Moving now to media criticism, I would like to respectfully suggest that NPR move The Diane Rehm Show to some time slot when I'm not listening. Let's say 2 a.m. to 4 a.m. As it stands, I'm forced to curse and make pained facial expressions during the two morning hours she's on KMUW here in Wichita. And that's not always convenient.

Look, I know about the spasmodic dysphonia, the vocal condition that makes her sound like somebody's dotty grandmother trying not to slur her words after a second bottle of white zinfandel. That's a tough break and she can't help it. Far be it from me to criticize someone's disability. On the other hand, since there aren't many slots open for radio personalities, you'd think they could find one with the minimum qualification: a voice that does not evoke fingernails on a chalkboard.

You'd also think they could find one with a personality. That's my real beef with Diane Rehm: the personality. She has no sense of timing, she interrupts knowledgable guests to interject inane non sequiturs, and worst of all, she has no discernible sense of humor. Don't ask me why she's smiling in the picture; maybe she's imagining a deadly strain of ebola that infects only Republican males. That's another thing about Diane: she eschews any pretense of objectivity. Fine, there are plenty of right-wing ranters out there too. But couldn't she at least make a joke once in awhile?

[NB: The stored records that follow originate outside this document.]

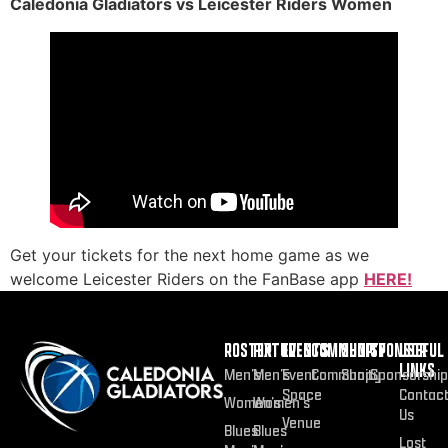
Caledonia Gladiators vs Leicester Riders Women
Get your tickets for the next home game as we
welcome Leicester Riders on the FanBase app
HERE!
ROSTER
FIXTURES
EVENTS
COMMUNITY
SHOP
SPONSOR
USEFUL
LINKS
Men’s
Men’s
Event
Community
Shop
Sponsorship
Space
Contac
Women’s
Women’s
Us
Venue
Blues
Blues
Lost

The prosecution rests. Except to add that Diane Rehm's familiarity with world events doesn't appear to extend much past 1997. All in all, it's a crappy radio show and I'm at a loss to explain its purported popularity.

Tuesday, March 3, 2009

Maybe Sin City isn't much of a muse

OK, I've plunged back into crime fiction, but I seem to have started at the shallow end of the pool: Murder in Vegas, a 2005 anthology of short stories edited by Michael Connelly. I found it at the library a few days ago and I was in a hurry.

I like short stories, even though it's rare to find a really good one. The yarns here -- set, as you might imagine, in Las Vegas -- are entertaining enough but only one ("The Sunshine Tax") is close to memorable. The rest all seem a bit derivative and predictable and lean heavily on violence to resolve plot complications -- which is the sort of thing I'm perfectly capable of writing myself. I read short stories for fun, but also to gain insights about the craft, and these didn't yield many.

They didn't yield many new angles on Vegas, either. We were there in December. While the city remains a glittering petri dish of vice and weakness, it has a pathetic air about it now. You walk the sleazy Strip and don't think much about heists and high rollers and hit men. You occasionally think about noirish lascivious ladies, but only because of those stupid pamphlets always being thrust at you. These stories are all set in the present, but they seem to reference a time when Sinatra and the Rat Pack were boozing it up on stage -- a time when Las Vegas was, in fact, unique and maybe a little dangerous. I guess that's why none of them seem particularly relevant.

This isn't a review, of course -- what kind of an idiot reviews a four-year-old anthology? Mostly it's just another reflection on what makes a decent short story. And it's a challenge to myself. I've long thought about doing a yarn set in Vegas; now I'm going to try to write one. Talk is cheap; let's see if I can do better.